E la crisi politica della Silicon Valley?
I giganti tecnologici hanno molti problemi, l’economia non è uno di essi
Ve la ricordate la crisi dei giganti della Silicon Valley? Fino a un paio di giorni fa sembrava verosimile. Tutti i grandi settimanali americani e non solo le hanno dedicato almeno una copertina. Si susseguivano i retroscena sulle crisi di coscienza di Mark Zuckerberg e compagni, la pubblicazione continua di documenti su come gli agenti russi avessero sabotato le elezioni via social, i resoconti delle arcigne sedute alla commissione Intelligence del Congresso in cui i rappresentanti legali di Facebook, Twitter e Google erano torchiati, le descrizioni del lavoro di lobby con cui le società tech hanno cercato di contrastare le conseguenze legislative della crisi, arrivando perfino a mobilitare a Washington una superstar come Sheryl Sandberg.
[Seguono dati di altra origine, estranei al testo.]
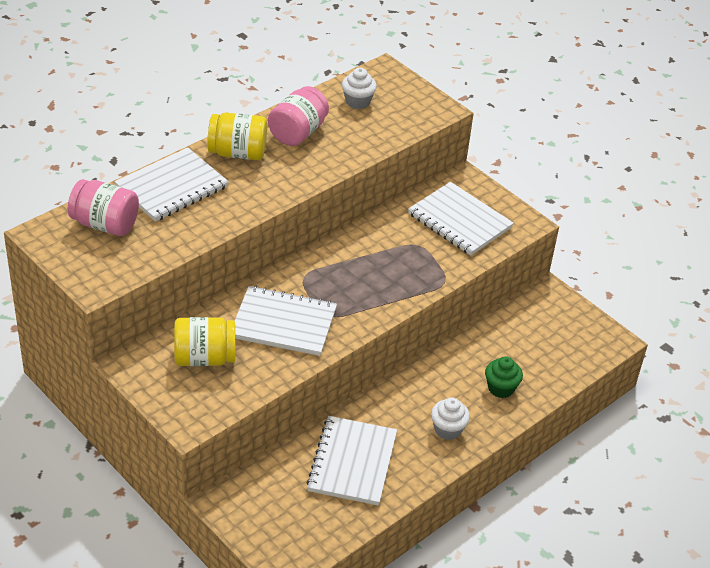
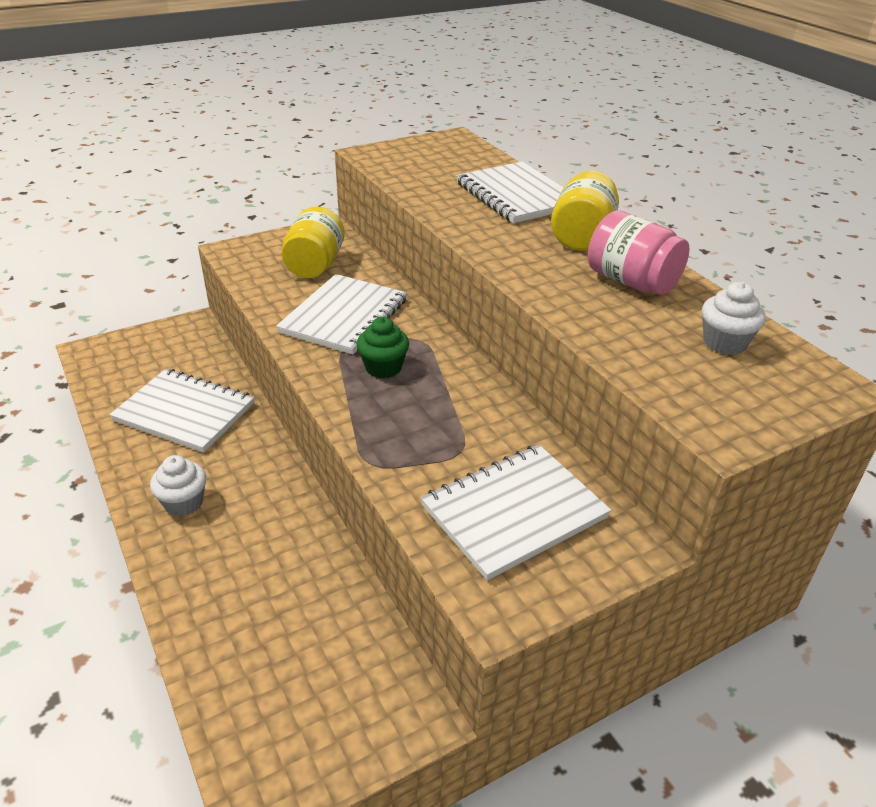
camera: 105 degrees right, 5 degrees down
pink jar [68,179,139,236] -> none
green cupcake [485,356,523,398] -> green cupcake moved to [357,317,409,379]

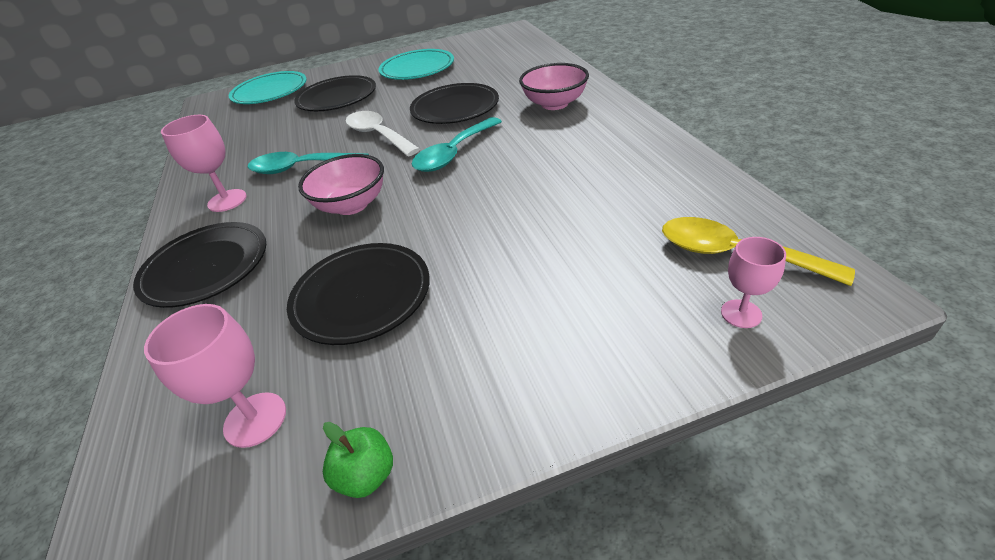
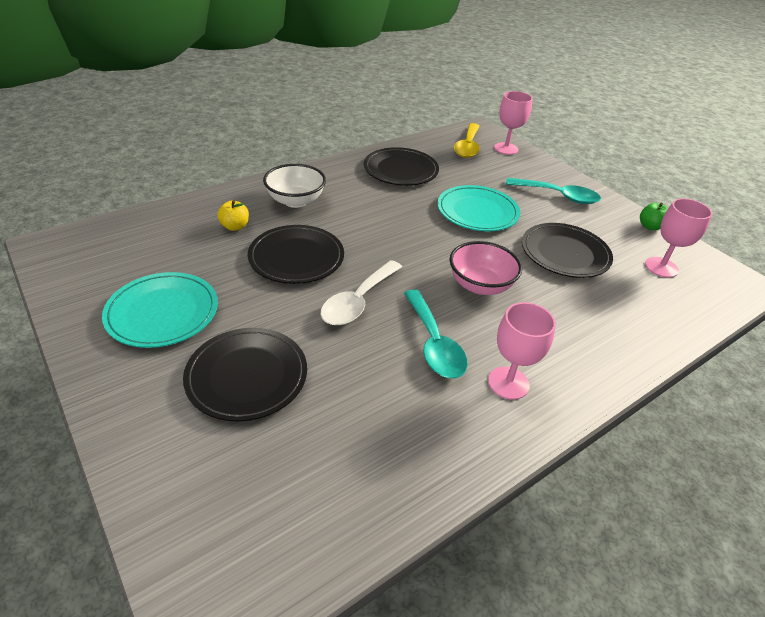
camera: 115 degrees left, 0 degrees up
black plate [133,222,266,308] -> black plate moved to [364,147,439,186]
turquoise plate [229,71,307,104] -> turquoise plate moved to [437,185,520,231]
turquoise spoon [412,117,502,172] -> turquoise spoon moved to [506,178,601,204]
pink bowl [519,63,589,110] -> white bowl [263,164,326,208]
pink goblet [721,237,786,328] -> pink goblet [494,91,532,155], size x1.52
none -> yellow apple [217,200,249,231]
C’è una crisi di fiducia irreversibile, si diceva, ormai anche gli utenti si sono accorti che la macchina di profitti della Silicon Valley è basata su un meccanismo perverso, ci saranno conseguenze a livello di legislazione, l’Unione europea si è già mossa con le sue potenti cause antitrust. Poi escono – giusto in questi giorni – le trimestrali dei giganti tech e la crisi, improvvisamente, sembra non esserci mai stata. Tassi di crescita a doppia cifra, profitti che si moltiplicano, utenti che rimangono fedeli. Google (Alphabet), Twitter, Amazon e Microsoft (manca Facebook, ma arriverà) hanno pubblicato tutti risultati economici eccellenti. La crisi, per quanto più che giustificata, è esistita solo sulle copertine dei settimanali americani o, quanto meno, non ha avuto conseguenze reali. Così la bolla della Silicon Valley può pure continuare a gonfiarsi, mentre quella dell’indignazione è scoppiata. Il rapporto tra tecnologia e resto del mondo va governato da nuove regole, ma per ora la Valley non ne sente il bisogno.